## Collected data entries

***

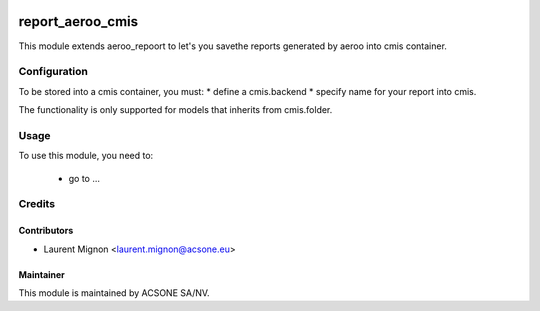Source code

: .. image:: https://img.shields.io/badge/licence-AGPL--3-blue.svg
    :target: http://www.gnu.org/licenses/agpl-3.0-standalone.html
    :alt: License: AGPL-3

=================
report_aeroo_cmis
=================

This module extends aeroo_repoort to let's you savethe reports generated by
aeroo into cmis container.

Configuration
=============

To be stored into a cmis container, you must:
* define a cmis.backend
* specify name for your report into cmis.

The functionality is only supported for models that inherits from cmis.folder. 

Usage
=====

To use this module, you need to:

 * go to ...

Credits
=======

Contributors
------------

* Laurent Mignon <laurent.mignon@acsone.eu>

Maintainer
----------

.. image:: https://www.acsone.eu/logo.png
   :alt: ACSONE SA/NV
   :target: http://www.acsone.eu

This module is maintained by ACSONE SA/NV.

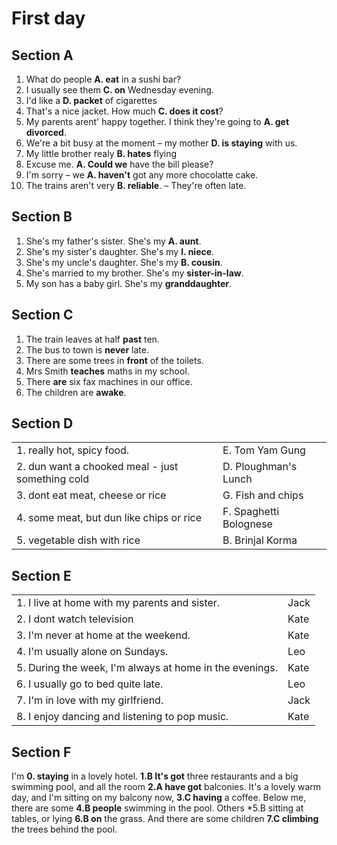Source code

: * First day
** Section A
	 1. What do people *A. eat* in a sushi bar?
	 2. I usually see them *C. on*  Wednesday evening.
	 3. I'd like a *D. packet* of cigarettes
	 4. That's a nice jacket. How much *C. does it cost*?
	 5. My parents arent' happy together. I think they're going to
			*A. get divorced*.
	 6. We're a bit busy at the moment -- my mother *D. is staying*
			with us.
	 7. My little brother realy *B. hates* flying
	 8. Excuse me. *A. Could we* have the bill please?
	 9. I'm sorry -- we *A. haven't* got any more chocolatte cake.
	 10. The trains aren't very *B. reliable*. -- They're often late.

** Section B
	 1. She's my father's sister. She's my *A. aunt*.
	 2. She's my sister's daughter. She's my *I. niece*.
	 3. She's my uncle's daughter. She's my *B. cousin*.
	 4. She's married to my brother. She's my *sister-in-law*.
	 5. My son has a baby girl. She's my *granddaughter*.

** Section C
	 1. The train leaves at half *past* ten.
	 2. The bus to town is *never* late.
	 3. There are some trees in *front* of the toilets.
	 4. Mrs Smith *teaches* maths in my school.
	 5. There *are* six fax machines in our office.
	 6. The children are *awake*.

** Section D
	 |--------------------------------------------------+------------------------|
	 | 1. really hot, spicy food.                       | E. Tom Yam Gung        |
	 | 2. dun want a chooked meal - just something cold | D. Ploughman's Lunch   |
	 | 3. dont eat meat, cheese or rice                 | G. Fish and chips      |
	 | 4. some meat, but dun like chips or rice         | F. Spaghetti Bolognese |
	 | 5. vegetable dish with rice                      | B. Brinjal Korma       |
			
** Section E
	 |---------------------------------------------------------+------|
	 | 1. I live at home with my parents and sister.           | Jack |
	 | 2. I dont watch television                              | Kate |
	 | 3. I'm never at home at the weekend.                    | Kate |
	 | 4. I'm usually alone on Sundays.                        | Leo  |
	 | 5. During the week, I'm always at home in the evenings. | Kate |
	 | 6. I usually go to bed quite late.                      | Leo  |
	 | 7. I'm in love with my girlfriend.                      | Jack |
	 | 8. I enjoy dancing and listening to pop music.          | Kate |

** Section F
	 I'm *0. staying* in a lovely hotel.
	 *1.B It's got* three restaurants and a big swimming pool, and all the room
	 *2.A have got* balconies. It's a lovely warm day, and I'm sitting on my balcony now,
	 *3.C having* a coffee. Below me, there are some
	 *4.B people* swimming in the pool. Others
	 *5.B sitting at tables, or lying
	 *6.B on* the grass. And there are some children
	 *7.C climbing* the trees behind the pool.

***

## WORK REQUIRED
Scan the records above for the string "sister", then report every line that contains it.

## RESPONSE AREA
	 1. She's my father's sister. She's my *A. aunt*.
	 2. She's my sister's daughter. She's my *I. niece*.
	 4. She's married to my brother. She's my *sister-in-law*.
	 | 1. I live at home with my parents and sister.           | Jack |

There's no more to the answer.